**Materials provided:**
=====

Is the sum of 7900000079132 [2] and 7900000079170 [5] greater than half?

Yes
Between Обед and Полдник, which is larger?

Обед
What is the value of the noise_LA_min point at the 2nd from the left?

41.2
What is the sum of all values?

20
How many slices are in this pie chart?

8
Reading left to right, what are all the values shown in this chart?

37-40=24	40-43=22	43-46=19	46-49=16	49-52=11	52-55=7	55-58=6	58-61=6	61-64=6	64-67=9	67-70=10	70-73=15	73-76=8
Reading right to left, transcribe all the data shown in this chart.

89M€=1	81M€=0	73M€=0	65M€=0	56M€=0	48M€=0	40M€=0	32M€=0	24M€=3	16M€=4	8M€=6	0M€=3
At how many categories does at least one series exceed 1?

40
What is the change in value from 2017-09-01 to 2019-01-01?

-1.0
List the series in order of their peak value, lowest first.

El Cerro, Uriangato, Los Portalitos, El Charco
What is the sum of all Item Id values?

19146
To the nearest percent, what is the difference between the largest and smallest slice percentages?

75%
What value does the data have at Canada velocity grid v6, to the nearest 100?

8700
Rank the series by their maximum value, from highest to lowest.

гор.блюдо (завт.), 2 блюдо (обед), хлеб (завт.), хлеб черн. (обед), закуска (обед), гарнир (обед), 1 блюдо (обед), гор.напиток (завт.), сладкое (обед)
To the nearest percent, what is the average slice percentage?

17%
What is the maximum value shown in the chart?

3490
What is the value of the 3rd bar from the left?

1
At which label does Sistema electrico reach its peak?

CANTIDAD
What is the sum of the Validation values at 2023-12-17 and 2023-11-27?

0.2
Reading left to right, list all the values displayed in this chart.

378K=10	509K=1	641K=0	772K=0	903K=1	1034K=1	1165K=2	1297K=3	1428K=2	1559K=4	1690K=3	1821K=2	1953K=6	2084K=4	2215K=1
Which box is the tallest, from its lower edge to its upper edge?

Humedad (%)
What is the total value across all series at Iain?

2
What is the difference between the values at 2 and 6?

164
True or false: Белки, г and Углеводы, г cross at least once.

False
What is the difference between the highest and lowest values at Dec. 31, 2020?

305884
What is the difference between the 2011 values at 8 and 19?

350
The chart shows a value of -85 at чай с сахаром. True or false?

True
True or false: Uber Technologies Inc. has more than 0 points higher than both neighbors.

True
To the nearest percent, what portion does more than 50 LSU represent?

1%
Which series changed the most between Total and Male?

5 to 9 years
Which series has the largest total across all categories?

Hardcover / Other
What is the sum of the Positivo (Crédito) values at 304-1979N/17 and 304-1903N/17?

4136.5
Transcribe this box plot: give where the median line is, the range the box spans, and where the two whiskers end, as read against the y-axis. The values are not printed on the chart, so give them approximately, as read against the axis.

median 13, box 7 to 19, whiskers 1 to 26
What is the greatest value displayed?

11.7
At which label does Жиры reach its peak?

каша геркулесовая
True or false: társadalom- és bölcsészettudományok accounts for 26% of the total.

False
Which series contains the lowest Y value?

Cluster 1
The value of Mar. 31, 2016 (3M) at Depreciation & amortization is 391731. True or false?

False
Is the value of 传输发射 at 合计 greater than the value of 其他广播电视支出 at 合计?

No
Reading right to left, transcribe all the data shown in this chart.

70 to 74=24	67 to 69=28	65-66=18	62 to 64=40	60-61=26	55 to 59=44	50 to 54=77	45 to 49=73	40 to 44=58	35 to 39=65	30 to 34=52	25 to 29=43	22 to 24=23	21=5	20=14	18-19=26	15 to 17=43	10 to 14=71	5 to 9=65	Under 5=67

=====

**Task to complete:**
Copy out all of the material above word for word, every line of it and nothing added.

**Answer for the task:**
Is the sum of 7900000079132 [2] and 7900000079170 [5] greater than half?

Yes
Between Обед and Полдник, which is larger?

Обед
What is the value of the noise_LA_min point at the 2nd from the left?

41.2
What is the sum of all values?

20
How many slices are in this pie chart?

8
Reading left to right, what are all the values shown in this chart?

37-40=24	40-43=22	43-46=19	46-49=16	49-52=11	52-55=7	55-58=6	58-61=6	61-64=6	64-67=9	67-70=10	70-73=15	73-76=8
Reading right to left, transcribe all the data shown in this chart.

89M€=1	81M€=0	73M€=0	65M€=0	56M€=0	48M€=0	40M€=0	32M€=0	24M€=3	16M€=4	8M€=6	0M€=3
At how many categories does at least one series exceed 1?

40
What is the change in value from 2017-09-01 to 2019-01-01?

-1.0
List the series in order of their peak value, lowest first.

El Cerro, Uriangato, Los Portalitos, El Charco
What is the sum of all Item Id values?

19146
To the nearest percent, what is the difference between the largest and smallest slice percentages?

75%
What value does the data have at Canada velocity grid v6, to the nearest 100?

8700
Rank the series by their maximum value, from highest to lowest.

гор.блюдо (завт.), 2 блюдо (обед), хлеб (завт.), хлеб черн. (обед), закуска (обед), гарнир (обед), 1 блюдо (обед), гор.напиток (завт.), сладкое (обед)
To the nearest percent, what is the average slice percentage?

17%
What is the maximum value shown in the chart?

3490
What is the value of the 3rd bar from the left?

1
At which label does Sistema electrico reach its peak?

CANTIDAD
What is the sum of the Validation values at 2023-12-17 and 2023-11-27?

0.2
Reading left to right, list all the values displayed in this chart.

378K=10	509K=1	641K=0	772K=0	903K=1	1034K=1	1165K=2	1297K=3	1428K=2	1559K=4	1690K=3	1821K=2	1953K=6	2084K=4	2215K=1
Which box is the tallest, from its lower edge to its upper edge?

Humedad (%)
What is the total value across all series at Iain?

2
What is the difference between the values at 2 and 6?

164
True or false: Белки, г and Углеводы, г cross at least once.

False
What is the difference between the highest and lowest values at Dec. 31, 2020?

305884
What is the difference between the 2011 values at 8 and 19?

350
The chart shows a value of -85 at чай с сахаром. True or false?

True
True or false: Uber Technologies Inc. has more than 0 points higher than both neighbors.

True
To the nearest percent, what portion does more than 50 LSU represent?

1%
Which series changed the most between Total and Male?

5 to 9 years
Which series has the largest total across all categories?

Hardcover / Other
What is the sum of the Positivo (Crédito) values at 304-1979N/17 and 304-1903N/17?

4136.5
Transcribe this box plot: give where the median line is, the range the box spans, and where the two whiskers end, as read against the y-axis. The values are not printed on the chart, so give them approximately, as read against the axis.

median 13, box 7 to 19, whiskers 1 to 26
What is the greatest value displayed?

11.7
At which label does Жиры reach its peak?

каша геркулесовая
True or false: társadalom- és bölcsészettudományok accounts for 26% of the total.

False
Which series contains the lowest Y value?

Cluster 1
The value of Mar. 31, 2016 (3M) at Depreciation & amortization is 391731. True or false?

False
Is the value of 传输发射 at 合计 greater than the value of 其他广播电视支出 at 合计?

No
Reading right to left, transcribe all the data shown in this chart.

70 to 74=24	67 to 69=28	65-66=18	62 to 64=40	60-61=26	55 to 59=44	50 to 54=77	45 to 49=73	40 to 44=58	35 to 39=65	30 to 34=52	25 to 29=43	22 to 24=23	21=5	20=14	18-19=26	15 to 17=43	10 to 14=71	5 to 9=65	Under 5=67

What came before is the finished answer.